**EXTRACTED TEXT:**
#####
In “Blue Ocean Strategy,” Kim and Mauborgne use the example of the U.S. wine industry in the 1990s, identifying factors such as price, above-the-line (mass media) marketing, and aging quality as established buying criteria.
These factors are often arranged in a perceived order of importance and are always positioned on the strategy canvas’s horizontal axis.
The y or vertical axis represents performance or degree. Thus a high priced wine would have a dot high on this axis above “Price” while a budget wine would be relatively low on the vertical axis. A company or industry segment that invested a lot in marketing would, likewise, be high on the vertical axis.
Points positioned on the vertical axis are not supposed to be guesses. Rather where they are located should be related to marketing data, focus group results, or similar information.
The resulting graph shows the position of businesses or segments in the current marketplace — for example, premium wines versus budget wines.
#####
**INFORMATION SUPPLIED:**
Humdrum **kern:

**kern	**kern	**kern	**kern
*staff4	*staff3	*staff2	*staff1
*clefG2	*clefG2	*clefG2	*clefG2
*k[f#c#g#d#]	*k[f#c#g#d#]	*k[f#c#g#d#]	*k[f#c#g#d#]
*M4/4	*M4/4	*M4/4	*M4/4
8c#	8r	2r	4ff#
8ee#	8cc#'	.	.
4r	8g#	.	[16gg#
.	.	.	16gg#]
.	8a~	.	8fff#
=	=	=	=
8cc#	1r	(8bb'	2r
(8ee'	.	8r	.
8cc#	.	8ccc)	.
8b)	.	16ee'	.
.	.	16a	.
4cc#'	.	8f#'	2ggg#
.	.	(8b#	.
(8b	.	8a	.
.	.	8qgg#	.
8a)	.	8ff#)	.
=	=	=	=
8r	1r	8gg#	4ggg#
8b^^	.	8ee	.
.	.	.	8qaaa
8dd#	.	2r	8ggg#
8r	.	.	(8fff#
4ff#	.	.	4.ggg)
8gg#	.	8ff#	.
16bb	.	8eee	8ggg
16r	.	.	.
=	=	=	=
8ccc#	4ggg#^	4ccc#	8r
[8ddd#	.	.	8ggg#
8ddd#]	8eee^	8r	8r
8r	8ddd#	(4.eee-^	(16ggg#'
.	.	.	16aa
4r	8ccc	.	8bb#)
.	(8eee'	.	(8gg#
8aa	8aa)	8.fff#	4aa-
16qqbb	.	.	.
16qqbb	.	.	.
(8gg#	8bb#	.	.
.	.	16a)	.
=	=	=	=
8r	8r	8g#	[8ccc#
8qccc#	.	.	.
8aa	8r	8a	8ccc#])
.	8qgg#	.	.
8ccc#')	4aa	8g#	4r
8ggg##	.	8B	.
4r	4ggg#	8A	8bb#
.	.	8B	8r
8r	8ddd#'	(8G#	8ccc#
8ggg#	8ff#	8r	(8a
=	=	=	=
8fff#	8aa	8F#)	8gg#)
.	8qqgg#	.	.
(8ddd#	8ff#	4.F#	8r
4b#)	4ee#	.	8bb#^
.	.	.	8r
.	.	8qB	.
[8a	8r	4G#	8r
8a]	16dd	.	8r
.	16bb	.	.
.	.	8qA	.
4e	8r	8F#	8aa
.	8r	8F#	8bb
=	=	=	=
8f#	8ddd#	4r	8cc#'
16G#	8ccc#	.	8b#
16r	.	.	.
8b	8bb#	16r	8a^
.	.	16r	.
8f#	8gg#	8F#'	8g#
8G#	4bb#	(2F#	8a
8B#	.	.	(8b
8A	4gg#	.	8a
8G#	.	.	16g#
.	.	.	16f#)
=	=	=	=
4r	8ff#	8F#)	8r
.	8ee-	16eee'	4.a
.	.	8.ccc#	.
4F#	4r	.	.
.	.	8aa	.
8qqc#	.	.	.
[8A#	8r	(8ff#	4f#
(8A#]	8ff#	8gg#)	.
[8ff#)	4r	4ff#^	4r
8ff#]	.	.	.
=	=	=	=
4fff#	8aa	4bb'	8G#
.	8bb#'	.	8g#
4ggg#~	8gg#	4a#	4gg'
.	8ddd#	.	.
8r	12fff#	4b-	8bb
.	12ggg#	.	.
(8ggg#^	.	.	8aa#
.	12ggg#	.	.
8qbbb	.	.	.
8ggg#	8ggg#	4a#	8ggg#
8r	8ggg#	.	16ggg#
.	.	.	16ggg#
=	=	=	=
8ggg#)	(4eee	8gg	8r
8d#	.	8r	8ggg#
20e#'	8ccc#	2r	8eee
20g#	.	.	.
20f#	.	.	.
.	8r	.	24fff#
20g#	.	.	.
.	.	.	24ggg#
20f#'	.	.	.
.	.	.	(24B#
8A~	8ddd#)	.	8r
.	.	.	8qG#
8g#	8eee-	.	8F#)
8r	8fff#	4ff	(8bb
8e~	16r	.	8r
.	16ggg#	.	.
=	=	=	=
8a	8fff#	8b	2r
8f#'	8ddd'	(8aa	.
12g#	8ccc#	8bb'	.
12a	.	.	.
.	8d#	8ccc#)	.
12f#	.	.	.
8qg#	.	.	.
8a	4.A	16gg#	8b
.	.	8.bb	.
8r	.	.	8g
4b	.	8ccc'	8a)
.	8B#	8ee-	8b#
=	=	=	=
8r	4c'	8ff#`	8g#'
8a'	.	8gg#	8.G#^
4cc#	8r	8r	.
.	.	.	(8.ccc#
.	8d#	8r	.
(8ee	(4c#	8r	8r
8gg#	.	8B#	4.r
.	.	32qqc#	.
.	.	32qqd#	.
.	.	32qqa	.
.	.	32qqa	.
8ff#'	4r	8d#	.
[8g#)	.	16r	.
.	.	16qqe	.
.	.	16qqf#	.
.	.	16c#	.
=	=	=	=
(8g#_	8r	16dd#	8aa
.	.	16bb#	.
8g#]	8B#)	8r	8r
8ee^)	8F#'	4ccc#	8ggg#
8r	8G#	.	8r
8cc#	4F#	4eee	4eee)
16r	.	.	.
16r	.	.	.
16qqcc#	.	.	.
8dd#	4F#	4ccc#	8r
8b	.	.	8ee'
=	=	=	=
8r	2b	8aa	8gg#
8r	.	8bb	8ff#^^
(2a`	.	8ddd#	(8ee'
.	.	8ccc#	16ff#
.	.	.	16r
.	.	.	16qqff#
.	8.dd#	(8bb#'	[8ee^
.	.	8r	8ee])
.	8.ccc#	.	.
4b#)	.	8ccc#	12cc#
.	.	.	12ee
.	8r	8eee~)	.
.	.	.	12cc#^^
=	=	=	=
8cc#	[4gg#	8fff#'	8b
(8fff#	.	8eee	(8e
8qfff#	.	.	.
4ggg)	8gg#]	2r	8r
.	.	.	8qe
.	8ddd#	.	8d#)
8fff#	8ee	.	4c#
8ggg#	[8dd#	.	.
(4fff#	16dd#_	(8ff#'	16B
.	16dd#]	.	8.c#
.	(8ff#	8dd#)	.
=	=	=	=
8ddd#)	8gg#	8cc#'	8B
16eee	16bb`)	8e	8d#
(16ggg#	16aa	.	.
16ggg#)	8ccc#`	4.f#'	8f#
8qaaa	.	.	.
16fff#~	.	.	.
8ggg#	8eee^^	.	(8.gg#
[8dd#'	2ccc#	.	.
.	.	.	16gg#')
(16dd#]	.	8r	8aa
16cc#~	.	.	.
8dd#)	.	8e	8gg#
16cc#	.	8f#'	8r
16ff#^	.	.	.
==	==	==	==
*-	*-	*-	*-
#####
**REQUEST A:**
Answer these questions using the passage on the strategy canvas, with each answer on its own line and marked to match:
(i) Which industry and period do Kim and Mauborgne use as their example?
(ii) What does the vertical axis represent?
(iii) To what kinds of information should the placement of points on the vertical axis be related?
**REQUEST B:**
State whether each statement agrees with the passage on the strategy canvas. Answer yes or no, and quote the words from the passage that decide it.
(i) The buying factors are always placed on the horizontal axis.
(ii) Points on the vertical axis may be set by guesswork.
(iii) A budget wine would have a dot high on the vertical axis above "Price".
**REQUEST C:** List every established buying criterion for the wine industry that the passage on the strategy canvas names.

**FULL SOLUTION A:**
(i) The U.S. wine industry in the 1990s.
(ii) Performance or degree.
(iii) Marketing data, focus group results, or similar information.

**FULL SOLUTION B:**
(i) Yes: "are always positioned on the strategy canvas’s horizontal axis"
(ii) No: "Points positioned on the vertical axis are not supposed to be guesses."
(iii) No: "a budget wine would be relatively low on the vertical axis"

**FULL SOLUTION C:**
Price
Above-the-line (mass media) marketing
Aging quality